Since airstrikes began on Aug. 8, the campaign — which has involved about 6,600 sorties by US and allied aircraft — has cost $580 million, said Pentagon spokesman Cmdr. Bill Urban.
The Defense Department had previously put the average daily cost of the military operation at more than $7 million a day.
The higher figure reflected the increased pace of airstrikes and related flights, a defense official, who spoke on condition of anonymity, told AFP.
But independent analysts say the Defense Department is underestimating the genuine cost of the war effort, which began in mid-June with the deployment of hundreds of US troops to secure the American embassy in Baghdad and to advise the Iraqi army.
Some former budget officials and outside experts estimate the cost of the war has already exceeded a billion dollars, and that it could rise to several billion dollars in a year’s time.
Todd Harrison of the Center for Strategic and Budgetary Assessments projected the war could cost $2.4 to $3.8 billion a year, in an analysis issued on Sept. 29.
If the intensity of the bombing raids is expanded, the air war could cost as much as $4.2 to $6.8 billion per year, according to Harrison’s report.
One of the biggest drains on the budget for the air war are the large number of surveillance and reconnaissance flights that bombing raids require, analysts say.
The campaign, dubbed “Operation Inherent Resolve,” has seen thousands of spy flights and aerial refueling runs.
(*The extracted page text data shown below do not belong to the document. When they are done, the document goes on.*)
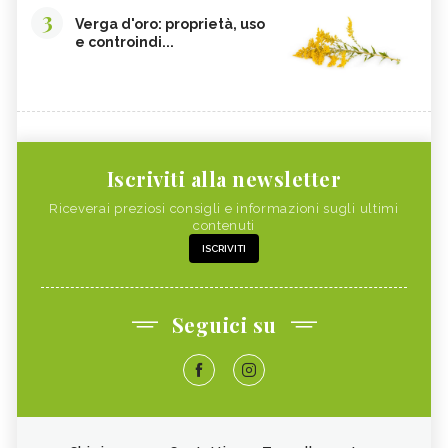
3
Verga d'oro: proprietà, uso
e controindi...
Iscriviti alla newsletter
Riceverai preziosi consigli e informazioni sugli ultimi
contenuti
ISCRIVITI
Seguici su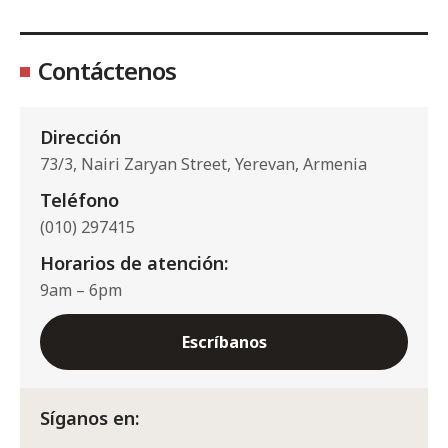
Contáctenos
Dirección
73/3, Nairi Zaryan Street, Yerevan, Armenia
Teléfono
(010) 297415
Horarios de atención:
9am – 6pm
Escríbanos
Síganos en: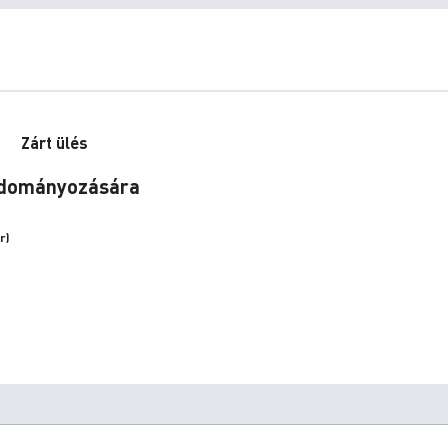
Zárt ülés
 adományozására
r)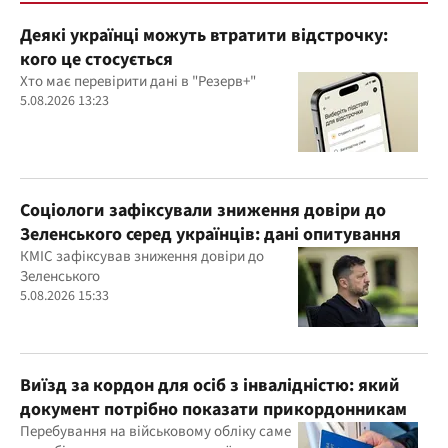
Деякі українці можуть втратити відстрочку:
кого це стосується
Хто має перевірити дані в "Резерв+"
5.08.2026 13:23
Соціологи зафіксували зниження довіри до
Зеленського серед українців: дані опитування
КМІС зафіксував зниження довіри до
Зеленського
5.08.2026 15:33
Виїзд за кордон для осіб з інвалідністю: який
документ потрібно показати прикордонникам
Перебування на військовому обліку саме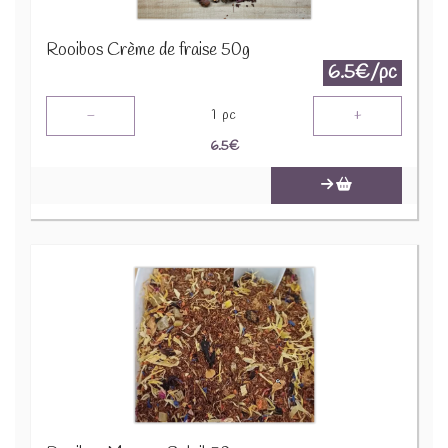
Rooibos Crème de fraise 50g
6.5€/pc
-
+
1
pc
6.5
€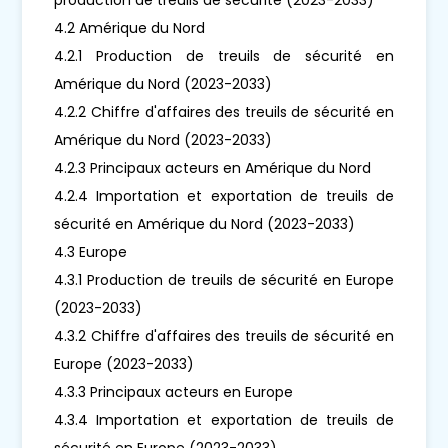
4.2 Amérique du Nord
4.2.1 Production de treuils de sécurité en
Amérique du Nord (2023-2033)
4.2.2 Chiffre d'affaires des treuils de sécurité en
Amérique du Nord (2023-2033)
4.2.3 Principaux acteurs en Amérique du Nord
4.2.4 Importation et exportation de treuils de
sécurité en Amérique du Nord (2023-2033)
4.3 Europe
4.3.1 Production de treuils de sécurité en Europe
(2023-2033)
4.3.2 Chiffre d'affaires des treuils de sécurité en
Europe (2023-2033)
4.3.3 Principaux acteurs en Europe
4.3.4 Importation et exportation de treuils de
sécurité en Europe (2023-2033)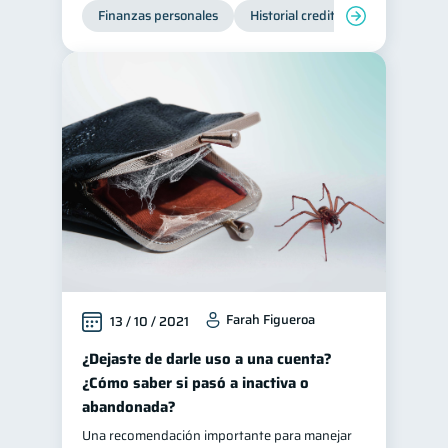
Finanzas personales
Historial crediticio
Servicios
Farah Figueroa
13 / 10 / 2021
¿Dejaste de darle uso a una cuenta?
¿Cómo saber si pasó a inactiva o
abandonada?
Una recomendación importante para manejar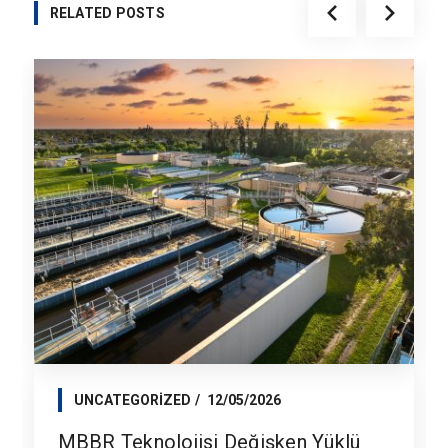
RELATED POSTS
UNCATEGORIZED
12/05/2026
MBBR Teknolojisi Değişken Yüklü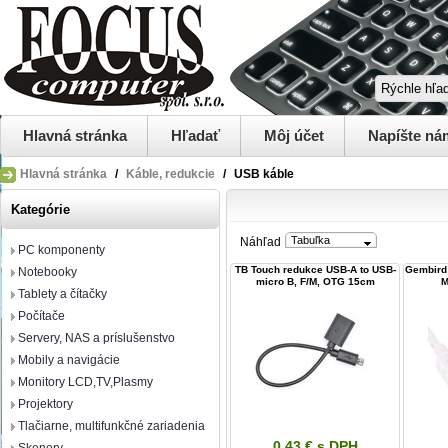
Hlavná stránka
Hľadať
Môj účet
Napíšte ná
Hlavná stránka
/
Káble, redukcie
/
USB káble
Kategórie
Tabuľka
Náhľad
PC komponenty
TB Touch redukce USB-A to USB-
Gembird 
Notebooky
micro B, F/M, OTG 15cm
M
Tablety a čítačky
Počítače
Servery, NAS a príslušenstvo
Mobily a navigácie
Monitory LCD,TV,Plasmy
Projektory
Tlačiarne, multifunkčné zariadenia
0,43 € s DPH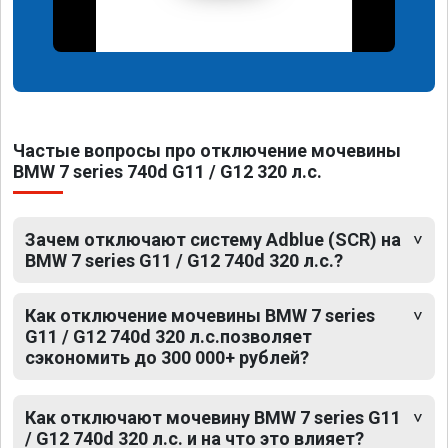
Частые вопросы про отключение мочевины
BMW 7 series 740d G11 / G12 320 л.с.
Зачем отключают систему Adblue (SCR) на
BMW 7 series G11 / G12 740d 320 л.с.?
Как отключение мочевины BMW 7 series
G11 / G12 740d 320 л.с.позволяет
сэкономить до 300 000+ рублей?
Как отключают мочевину BMW 7 series G11
/ G12 740d 320 л.с. и на что это влияет?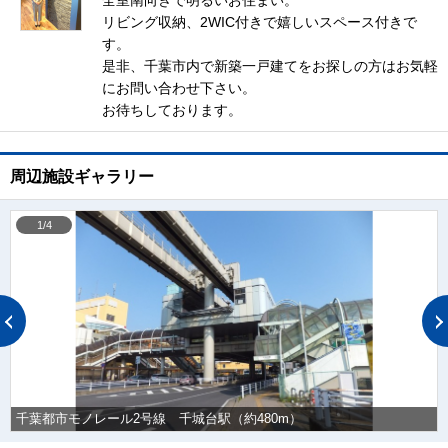
全室南向きで明るいお住まい。
リビング収納、2WIC付きで嬉しいスペース付きで
す。
是非、千葉市内で新築一戸建てをお探しの方はお気軽
にお問い合わせ下さい。
お待ちしております。
周辺施設ギャラリー
1/4
千葉都市モノレール2号線 千城台駅（約480m）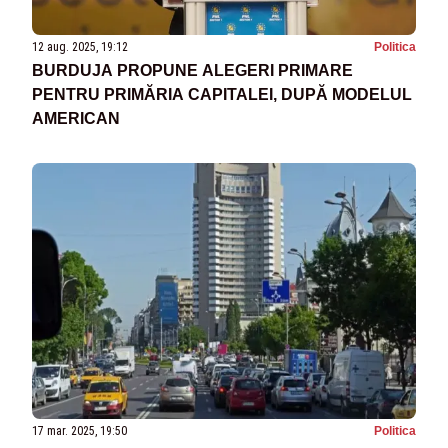
12 aug. 2025, 19:12
Politica
BURDUJA PROPUNE ALEGERI PRIMARE
PENTRU PRIMĂRIA CAPITALEI, DUPĂ MODELUL
AMERICAN
17 mar. 2025, 19:50
Politica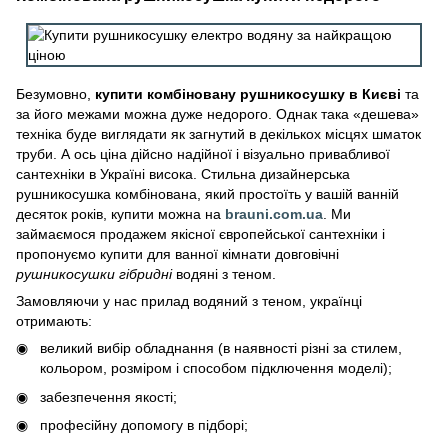
Безумовно,
купити комбіновану рушникосушку в Києві
та
за його межами можна дуже недорого. Однак така «дешева»
техніка буде виглядати як загнутий в декількох місцях шматок
труби. А ось ціна дійсно надійної і візуально привабливої
сантехніки в Україні висока. Стильна дизайнерська
рушникосушка комбінована, який простоїть у вашій ванній
десяток років, купити можна на
brauni.com.ua
. Ми
займаємося продажем якісної європейської сантехніки і
пропонуємо купити для ванної кімнати довговічні
рушникосушки гібридні
водяні з теном.
Замовляючи у нас прилад водяний з теном, українці
отримають:
великий вибір обладнання (в наявності різні за стилем,
кольором, розміром і способом підключення моделі);
забезпечення якості;
професійну допомогу в підборі;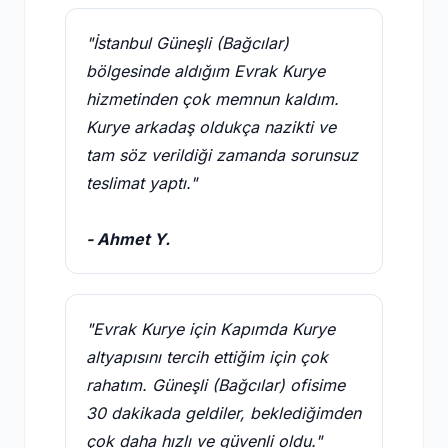
"İstanbul Güneşli (Bağcılar)
bölgesinde aldığım Evrak Kurye
hizmetinden çok memnun kaldım.
Kurye arkadaş oldukça nazikti ve
tam söz verildiği zamanda sorunsuz
teslimat yaptı."
- Ahmet Y.
"Evrak Kurye için Kapımda Kurye
altyapısını tercih ettiğim için çok
rahatım. Güneşli (Bağcılar) ofisime
30 dakikada geldiler, beklediğimden
çok daha hızlı ve güvenli oldu."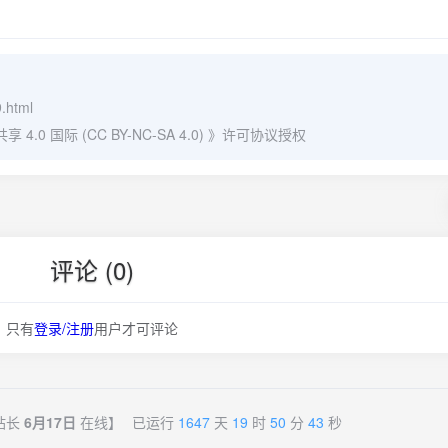
9.html
0 国际 (CC BY-NC-SA 4.0)
》许可协议授权
评论 (0)
只有
登录/注册
用户才可评论
站长
6月17日
在线】
已运行
1647
天
19
时
50
分
44
秒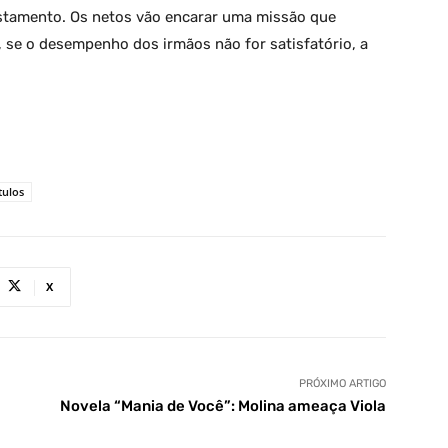
stamento. Os netos vão encarar uma missão que
, se o desempenho dos irmãos não for satisfatório, a
tulos
X
PRÓXIMO ARTIGO
Novela “Mania de Você”: Molina ameaça Viola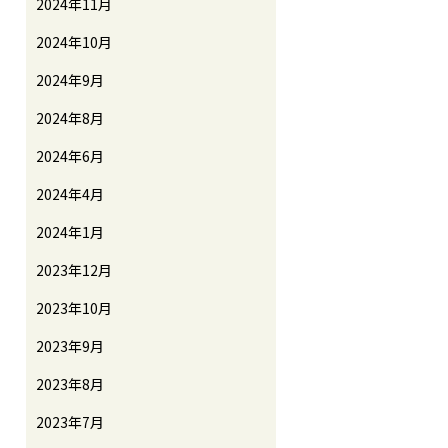
2024年11月
2024年10月
2024年9月
2024年8月
2024年6月
2024年4月
2024年1月
2023年12月
2023年10月
2023年9月
2023年8月
2023年7月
The cost of flying the spy planes range from about $1,000 an hour for Predator and Reaper drones to $7,000 an hour for high-altitude Global Hawk drones, or as much as $22,000 per hour for E-8 J-STAR (Joint Surveillance Target Radar Attack System) aircraft.
Funds for the air war are coming out of the Pentagon’s defacto war budget, the Overseas Contingency Operations fund.
Separate from the regular defense “base” budget, the OCO fund is often portrayed as a “credit card” to cover the costs of wars.
Congress increased the OCO budget to about $85 billion for last fiscal year, ending Sept. 30. The proposed fund for the new fiscal year 2015 is due to drop to $54 billion.